Mandatory Retail Work

Latrine is a fancy Frenchified name for a piss ditch.

I’m never getting my hair cut at a place that advertises “Family haircuts.”

Ever heard of the saying “cute as a button”? How is a button cute?

If there’s conditioning shampoo, isn’t only fair that there’s shampooing conditioner?

Heard on this reality show, a contestant say, “The hardest thing about snake hunting is finding them.” Hunting. Finding. Aren’t they the same…ah, nevermind.

If I were ruler of the world, I’d implement mandatory retail work for everyone. At least a year. The world would be a nicer place then.

* * *

Tried to explain to someone that I picked up by a rideshare at A Street in Culver City. They kept asking what the name of the street was.

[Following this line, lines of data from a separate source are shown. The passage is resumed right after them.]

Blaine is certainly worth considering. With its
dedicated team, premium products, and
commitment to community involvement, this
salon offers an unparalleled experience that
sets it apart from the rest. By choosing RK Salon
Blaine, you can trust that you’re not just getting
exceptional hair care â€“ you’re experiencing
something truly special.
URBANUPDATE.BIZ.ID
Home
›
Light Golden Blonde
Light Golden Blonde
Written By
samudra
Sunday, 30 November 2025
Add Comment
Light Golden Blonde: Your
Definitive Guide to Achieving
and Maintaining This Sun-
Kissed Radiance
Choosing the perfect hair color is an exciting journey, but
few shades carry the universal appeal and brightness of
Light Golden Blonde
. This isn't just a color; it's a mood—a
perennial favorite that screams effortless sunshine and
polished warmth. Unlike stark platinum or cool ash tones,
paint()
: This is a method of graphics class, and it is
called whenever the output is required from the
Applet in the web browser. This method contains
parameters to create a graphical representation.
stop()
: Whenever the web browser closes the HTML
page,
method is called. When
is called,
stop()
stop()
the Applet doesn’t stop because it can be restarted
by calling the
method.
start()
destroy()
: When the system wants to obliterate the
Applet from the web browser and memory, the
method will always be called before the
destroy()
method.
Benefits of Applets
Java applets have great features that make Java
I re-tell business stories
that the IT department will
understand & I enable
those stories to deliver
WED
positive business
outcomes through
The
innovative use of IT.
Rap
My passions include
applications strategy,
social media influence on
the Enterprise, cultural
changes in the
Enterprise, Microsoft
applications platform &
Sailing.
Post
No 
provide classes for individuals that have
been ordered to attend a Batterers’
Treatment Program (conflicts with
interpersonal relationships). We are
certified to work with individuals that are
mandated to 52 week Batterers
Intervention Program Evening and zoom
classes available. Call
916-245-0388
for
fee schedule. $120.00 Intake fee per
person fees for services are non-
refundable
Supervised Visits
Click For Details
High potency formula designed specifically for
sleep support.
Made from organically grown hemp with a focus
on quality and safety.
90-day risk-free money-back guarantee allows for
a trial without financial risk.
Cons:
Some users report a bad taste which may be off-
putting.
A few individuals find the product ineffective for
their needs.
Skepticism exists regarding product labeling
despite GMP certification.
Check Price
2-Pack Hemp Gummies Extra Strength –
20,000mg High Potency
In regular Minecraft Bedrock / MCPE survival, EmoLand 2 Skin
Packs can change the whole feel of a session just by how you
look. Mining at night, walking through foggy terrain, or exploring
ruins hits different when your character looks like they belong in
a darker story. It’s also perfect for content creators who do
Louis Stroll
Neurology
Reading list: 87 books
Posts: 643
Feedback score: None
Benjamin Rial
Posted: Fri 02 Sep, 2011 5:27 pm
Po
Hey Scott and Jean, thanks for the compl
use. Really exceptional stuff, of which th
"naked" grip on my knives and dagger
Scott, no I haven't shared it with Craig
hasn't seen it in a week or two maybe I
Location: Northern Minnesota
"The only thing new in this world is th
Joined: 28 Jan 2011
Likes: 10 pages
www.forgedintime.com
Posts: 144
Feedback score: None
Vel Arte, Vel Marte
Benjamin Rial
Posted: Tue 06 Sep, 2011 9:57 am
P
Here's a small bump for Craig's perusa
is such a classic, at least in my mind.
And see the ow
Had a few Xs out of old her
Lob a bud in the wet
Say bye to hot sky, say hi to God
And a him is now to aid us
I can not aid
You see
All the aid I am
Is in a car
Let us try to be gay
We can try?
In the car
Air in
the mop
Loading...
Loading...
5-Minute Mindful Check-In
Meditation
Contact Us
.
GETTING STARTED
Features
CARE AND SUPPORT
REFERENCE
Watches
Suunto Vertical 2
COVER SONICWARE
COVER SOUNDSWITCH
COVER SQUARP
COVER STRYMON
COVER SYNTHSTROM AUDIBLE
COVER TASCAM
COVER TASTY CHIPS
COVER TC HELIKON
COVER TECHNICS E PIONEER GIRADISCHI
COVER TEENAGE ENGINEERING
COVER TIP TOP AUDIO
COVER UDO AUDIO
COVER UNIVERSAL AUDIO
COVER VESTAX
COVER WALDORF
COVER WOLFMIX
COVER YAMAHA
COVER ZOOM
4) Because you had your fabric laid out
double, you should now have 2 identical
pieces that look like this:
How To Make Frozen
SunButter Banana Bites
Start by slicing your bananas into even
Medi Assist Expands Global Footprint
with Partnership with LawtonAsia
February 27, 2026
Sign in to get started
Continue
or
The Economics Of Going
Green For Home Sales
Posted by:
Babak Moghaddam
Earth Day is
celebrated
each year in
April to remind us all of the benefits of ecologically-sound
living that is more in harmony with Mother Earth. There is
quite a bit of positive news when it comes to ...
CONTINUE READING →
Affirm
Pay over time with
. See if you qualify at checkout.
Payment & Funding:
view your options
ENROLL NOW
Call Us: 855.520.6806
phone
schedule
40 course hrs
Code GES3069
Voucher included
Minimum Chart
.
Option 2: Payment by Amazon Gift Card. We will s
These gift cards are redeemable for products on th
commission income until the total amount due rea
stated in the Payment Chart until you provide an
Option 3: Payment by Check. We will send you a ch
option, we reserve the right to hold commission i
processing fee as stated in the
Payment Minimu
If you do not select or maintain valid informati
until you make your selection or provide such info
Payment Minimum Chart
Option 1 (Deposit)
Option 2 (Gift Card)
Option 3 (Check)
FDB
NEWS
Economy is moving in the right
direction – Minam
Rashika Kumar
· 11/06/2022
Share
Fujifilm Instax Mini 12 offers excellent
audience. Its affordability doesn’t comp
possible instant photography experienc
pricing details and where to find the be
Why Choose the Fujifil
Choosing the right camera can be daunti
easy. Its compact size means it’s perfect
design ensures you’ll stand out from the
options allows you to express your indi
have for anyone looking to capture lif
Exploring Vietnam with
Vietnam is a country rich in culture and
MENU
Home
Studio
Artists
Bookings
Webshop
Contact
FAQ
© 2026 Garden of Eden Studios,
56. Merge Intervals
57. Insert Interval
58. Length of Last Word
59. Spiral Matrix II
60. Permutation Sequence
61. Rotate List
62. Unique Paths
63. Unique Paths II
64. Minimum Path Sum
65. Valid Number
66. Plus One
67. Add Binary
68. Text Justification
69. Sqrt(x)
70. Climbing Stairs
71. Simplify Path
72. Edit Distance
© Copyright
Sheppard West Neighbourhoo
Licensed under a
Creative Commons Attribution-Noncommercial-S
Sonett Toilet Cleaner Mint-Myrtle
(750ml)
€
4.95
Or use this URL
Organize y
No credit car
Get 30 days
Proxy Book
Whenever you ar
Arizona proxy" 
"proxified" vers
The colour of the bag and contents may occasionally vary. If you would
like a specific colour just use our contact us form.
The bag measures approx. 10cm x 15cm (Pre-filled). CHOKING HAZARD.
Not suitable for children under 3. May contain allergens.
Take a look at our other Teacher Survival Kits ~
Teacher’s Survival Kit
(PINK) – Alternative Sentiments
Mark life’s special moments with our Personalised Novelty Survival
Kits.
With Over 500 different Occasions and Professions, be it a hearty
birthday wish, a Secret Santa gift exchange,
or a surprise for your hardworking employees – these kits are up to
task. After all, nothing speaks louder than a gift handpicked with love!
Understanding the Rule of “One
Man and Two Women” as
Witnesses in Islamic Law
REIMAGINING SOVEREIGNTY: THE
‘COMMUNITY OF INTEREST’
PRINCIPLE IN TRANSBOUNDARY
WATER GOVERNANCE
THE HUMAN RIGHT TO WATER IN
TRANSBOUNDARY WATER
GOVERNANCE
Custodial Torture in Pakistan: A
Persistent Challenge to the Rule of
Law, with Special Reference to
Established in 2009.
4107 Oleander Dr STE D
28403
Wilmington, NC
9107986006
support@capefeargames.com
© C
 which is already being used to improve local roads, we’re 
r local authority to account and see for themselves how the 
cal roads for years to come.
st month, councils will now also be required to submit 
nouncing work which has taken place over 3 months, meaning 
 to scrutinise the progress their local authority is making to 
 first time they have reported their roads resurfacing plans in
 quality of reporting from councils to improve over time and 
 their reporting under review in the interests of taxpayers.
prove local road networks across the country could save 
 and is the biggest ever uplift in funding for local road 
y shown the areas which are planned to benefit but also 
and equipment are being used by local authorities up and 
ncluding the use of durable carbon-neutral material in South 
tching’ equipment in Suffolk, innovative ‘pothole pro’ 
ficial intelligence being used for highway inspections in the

“What’s the name of the street?”
“A Street.”
“I know it’s a street, but what was the name of it?”

And so on and so on…

* * *

If you say “parmesan” and “Papa John’s” the same way, we can’t talk to each other.

Super Bowl is not the same thing as Super Bowel.

Why is the viewing of a deceased person called a wake when that person ain’t awake?

I saw some signs marked “free” on various discarded items on the sidewalk. The “free” sign wasn’t needed.

Just saw a handwritten “homeowner loan” sign off the freeway. Why the fuck would I call that number?